Sigmund Freud theorised about psychoanalysis and human nature. Key points of his were:
- We have hidden primitive sexual forces and animal instincts that exist within us subconsciously because of how we evolved.
- We only understand a small portion of our personality. (More here).
- When your conscious mind doesn't function (when you're asleep) your unconscious expresses itself (dreams).
- Civilisation is incompatible with humanity because of the sexual, aggressive and violent instincts we have retained from evolution.
- Modern civilisation suppresses us.
- We displace our instinctive desires onto other, more obtainable things.
- The pleasure principle: Fulfilling our desires and satisfying our instincts make us happy and docile.
Freud was alive when WW1 was going on, and said that the sort of behaviour that war expresses and allows is what we should expect from people when society breaks down, as without society and civilisation there's no reason for people to withhold their desires and instincts.
Edward Bernays was Freud's nephew, and was employed by the American government during WW1 to help with their propaganda.
- He realised that if you can attach some sort of instinctual meaning to an otherwise arbitrary object you can make people want and 'need' it.
- This allows you to create demand for a product.
- He called this theory/system Public Relations.
- He pioneered the idea of celebrity endorsement as he recognised that celebrities are seen as icons of success, and people want to be like them. An example of this was the 1929 Easter Day Parade where he paid lots of young women to smoke having tipped off the newspapers, and portrayed them as suffragettes. He also used the idea of pseudo-scientific reports in advertising such as in the Camel advert below.
Fordism is the term used to describe the mass manufacturing of an object on a production line, it originates from Ford cars.
- Fordism increased productivity and profits within the company to the point where the workers were paid well enough to have disposable income.
- This leads to a scenario where the demand is there for other consumer products to be produced for the Ford workers to buy, which in turn provides disposable income for the workers of the company producing the other products, and so on and so on.
Consumerism
If everyone has a car but cars are still being manufactured, how do the manufacturers sell the new cars? The nature of consumerism means that every product has a specific unique identity to make it an attractive proposition for consumers. Bernays worked for ford and sold the cars through masculine power trips and placing the car in adverts where the car was just an addition to a picture of an upper class life. This sort of advertising sells a lifestyle, where the product is seen as a way of achieving the lifestyle. By displaying this perfect lifestyle, people no longer just 'need' the product, they 'desire' it, because consumerism supports the idea of who you are is based on your possessions.

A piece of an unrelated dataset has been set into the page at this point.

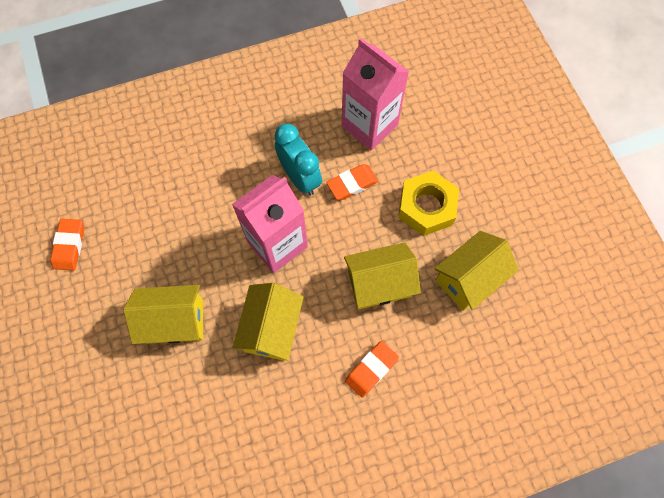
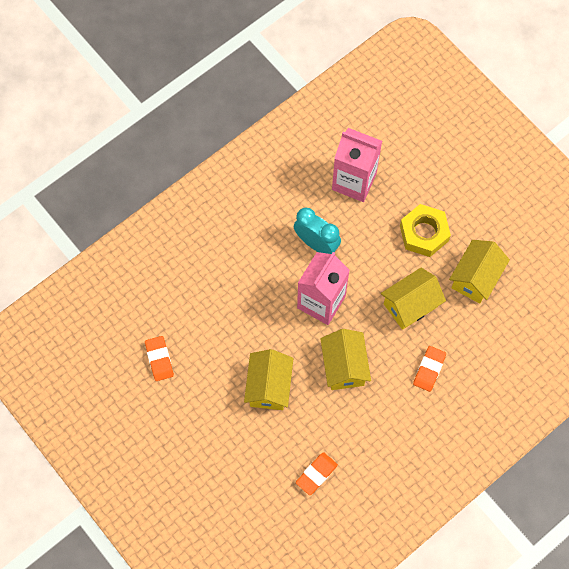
camera: 20 degrees left, 0 degrees up
yellow house [123,285,203,344] -> yellow house turned 60 degrees counterclockwise [244,349,293,410]
orange eraser [326,164,378,200] -> orange eraser moved to [296,452,338,495]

Vince Packard wrote a book called The Hidden Persuaders, in which he wrote about how you can sell people things by making them think irrationally, and this can be done in eight ways.
- Selling emotional security
- Selling assurance of self-worth
- Selling ego-gratification
- Selling a creative outlet
- Selling a love object
- Selling a sense of power
- Selling a sense of history
- Selling immortality
Buying a big freezer is irrational, because you buy more food than you need, freeze it, then it goes off and you through it away. But you buy the freezer anyway because it gives you the emotional security of knowing you have enough food for your family, which in turn gives you assurance of your self worth.
Buying a big car is irrational because it does the same job as a smaller car in that it gets you from A to B. But you buy the big car anyway because it is shown as a highly masculine object, which gives you ego-gratification that you are highly masculine, and this in turn gives you a sense of power.
This advert is a good example of how you can visually show some of these points.
Walter Lippmann was an American writer and political commentator who said that a new elite was needed to manage the "bewildered herd" that was the mass public under the growing influence of consumerism. He put forward the ideas that:
- If you can create a system where people feel their desires are being met (rationally or otherwise), people feel happy and are docile.
- If people aren't being kept docile and happy you have a risk of revolution like in the communist Soviet Union.
- Big businesses know what make people happy and should stop being regulated.
When the Wall St. Crash happened in 1929, people no longer had disposable income, struggled to maintain there consumerist lifestyles, and thus cause 'The Great Depression'. The consumerist system crashed because big business were allowed to do what they wanted.
Franklin Roosevelt proposed a "New Deal" which the people then saw as an alternative to the great depression. The new deal included policies such as raising taxes on businesses to aid the redistribution of wealth. This upset Lippmann and Bernays because they saw this as challenging consumerism.
Bernays was heavily involved in the 1939 New York's World Fair, which he used to celebrate what was great about America compared to the rest of the world, particularly the Soviet Union. These celebrations were focussed mainly on the freedom people have in America to choose what they want to own and celebrated consumerism. He started to re-sell the idea that big businesses knew what the people wanted, and consumerism started to take off again.